• _ACTIVITY_
Retype each entry verbatim. Do not include the images.

• _DATA FOR THE TASK_
----

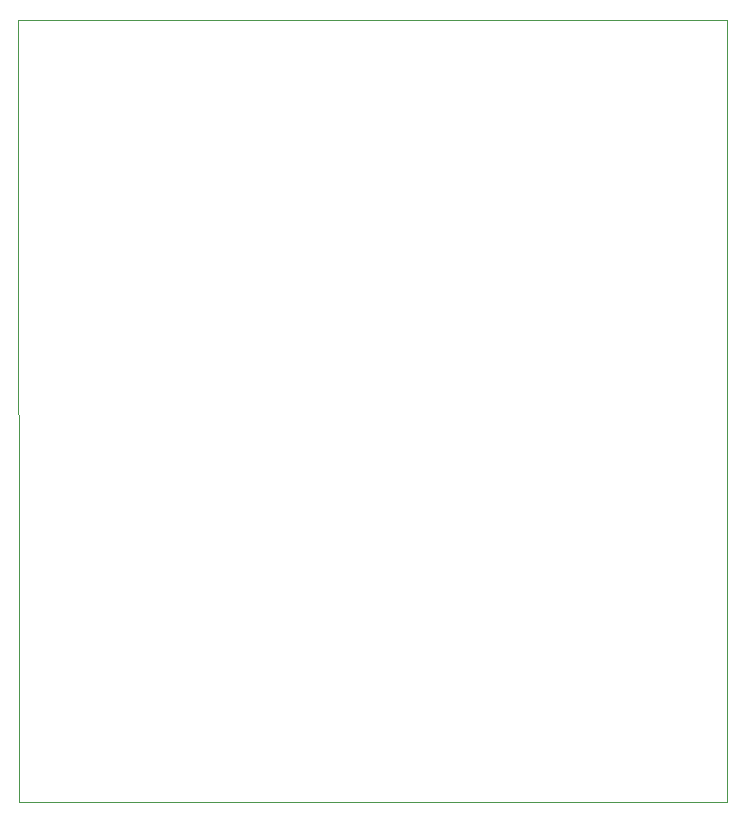
<source format=gm1>
G04 #@! TF.GenerationSoftware,KiCad,Pcbnew,9.0.3*
G04 #@! TF.CreationDate,2025-09-22T20:46:45+01:00*
G04 #@! TF.ProjectId,led_matrix,6c65645f-6d61-4747-9269-782e6b696361,rev?*
G04 #@! TF.SameCoordinates,Original*
G04 #@! TF.FileFunction,Profile,NP*
%FSLAX46Y46*%
G04 Gerber Fmt 4.6, Leading zero omitted, Abs format (unit mm)*
G04 Created by KiCad (PCBNEW 9.0.3) date 2025-09-22 20:46:45*
%MOMM*%
%LPD*%
G01*
G04 APERTURE LIST*
G04 #@! TA.AperFunction,Profile*
%ADD10C,0.038100*%
G04 #@! TD*
G04 APERTURE END LIST*
D10*
X86899999Y-81750000D02*
X86900000Y-148000000D01*
X86900000Y-148000000D02*
X26953093Y-148000000D01*
X26953093Y-148000000D02*
X26848202Y-81750000D01*
X86899999Y-81750000D02*
X26848202Y-81750000D01*
M02*

</source>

----

• _EXERCISE OUTPUT_
<source format=gm1>
G04 #@! TF.GenerationSoftware,KiCad,Pcbnew,9.0.3*
G04 #@! TF.CreationDate,2025-09-22T20:46:45+01:00*
G04 #@! TF.ProjectId,led_matrix,6c65645f-6d61-4747-9269-782e6b696361,rev?*
G04 #@! TF.SameCoordinates,Original*
G04 #@! TF.FileFunction,Profile,NP*
%FSLAX46Y46*%
G04 Gerber Fmt 4.6, Leading zero omitted, Abs format (unit mm)*
G04 Created by KiCad (PCBNEW 9.0.3) date 2025-09-22 20:46:45*
%MOMM*%
%LPD*%
G01*
G04 APERTURE LIST*
G04 #@! TA.AperFunction,Profile*
%ADD10C,0.038100*%
G04 #@! TD*
G04 APERTURE END LIST*
D10*
X86899999Y-81750000D02*
X86900000Y-148000000D01*
X86900000Y-148000000D02*
X26953093Y-148000000D01*
X26953093Y-148000000D02*
X26848202Y-81750000D01*
X86899999Y-81750000D02*
X26848202Y-81750000D01*
M02*

</source>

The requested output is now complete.